Oggi come oggi parlare di lavoro è diventato oltremodo difficile. Sulle grandi testate giornalistiche nazionali e in televisione il lavoro “appare” quasi esclusivamente in occasione delle tragedie mediaticamente significative, ma pochi, anzi pochissimi sono gli approfondimenti e i ragionamenti sulla qualità del lavoro, i contratti esistenti, i salari, le agenzie interinali e altre questioni che sono alla base del nostro vivere quotidiano. La situazione non è certo migliore sui posti di lavoro e nelle aziende: il confronto tra lavoratori spesso si limita alla lettura della busta paga, alla comprensione di qualche aspetto del contratto collettivo nazionale (sempre che ce ne sia uno) e alla lamentela più o meno giustificata delle proprie condizioni di lavoro (turni, orari, straordinari…), ma molto raramente si aprono confronti sul futuro del lavoro e sul “che cosa possiamo fare noi”. La rassegnazione è maggioranza, stemperata in alcuni casi da sindacalisti che credono sinceramente nella “missione” del sindacato, ma che purtroppo operano nell’eterno cortocircuito che vede i lavoratori non fare nulla in attesa che il sindacato si muova e, allo stesso tempo, il sindacato in difficoltà perché i lavoratori non si muovono.
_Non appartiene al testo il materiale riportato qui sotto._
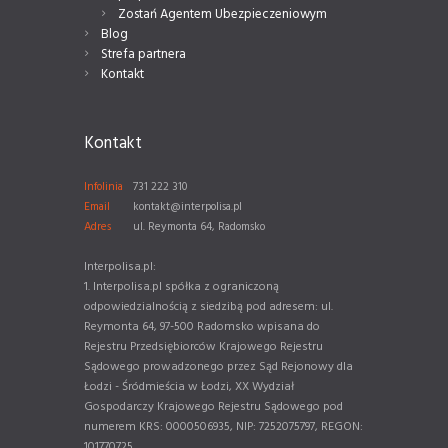
Zostań Agentem Ubezpieczeniowym
Blog
Strefa partnera
Kontakt
Kontakt
Infolinia
731 222 310
Email
kontakt@interpolisa.pl
Adres
ul. Reymonta 64, Radomsko
Interpolisa.pl:
1. Interpolisa.pl spółka z ograniczoną
odpowiedzialnością z siedzibą pod adresem: ul.
Reymonta 64, 97-500 Radomsko wpisana do
Rejestru Przedsiębiorców Krajowego Rejestru
Sądowego prowadzonego przez Sąd Rejonowy dla
Łodzi - Śródmieścia w Łodzi, XX Wydział
Gospodarczy Krajowego Rejestru Sądowego pod
numerem KRS: 0000506935, NIP: 7252075797, REGON:
101770725.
Date queste premesse non soprende il fatto che nonostante la buona partecipazione alla serata mancassero all’appello almeno quattro categorie, due sociali e due politiche: i giovani, i lavoratori, i democratici e i pentastellati.
L’assenza dei giovani e dei lavoratori è la conseguenza della crisi della partecipazione e ha cause profonde, note e ampiamente discusse; che pochi si siano presentati ad un incontro serale non è una novità, ma deve diventare uno stimolo per gli organizzatori (RosseTorri, Nuovi Equilibri Sociali e CGIL) per cercare di capire come sensibilizzare maggiormente queste due categorie in futuro.
L’assenza dei democratici (salvo la presenza di Gabriella Colosso, che ricopre il ruolo di assessora del lavoro) e dei pentastellati del territorio, invece, come si giustifica? La domanda non vuole essere retorica o accusatoria; una rondine non fa primavera e una serata di dibattito non esaurisce il percorso intrapreso, ma la CGIL ha lanciato la sfida e tutte le forze politiche saranno tenute a posizionarsi di conseguenza. Il percorso è ancora lungo, ma come diceva Bellono non si può pensare che di qui al prossimo anno le opposizioni rimangano immobili.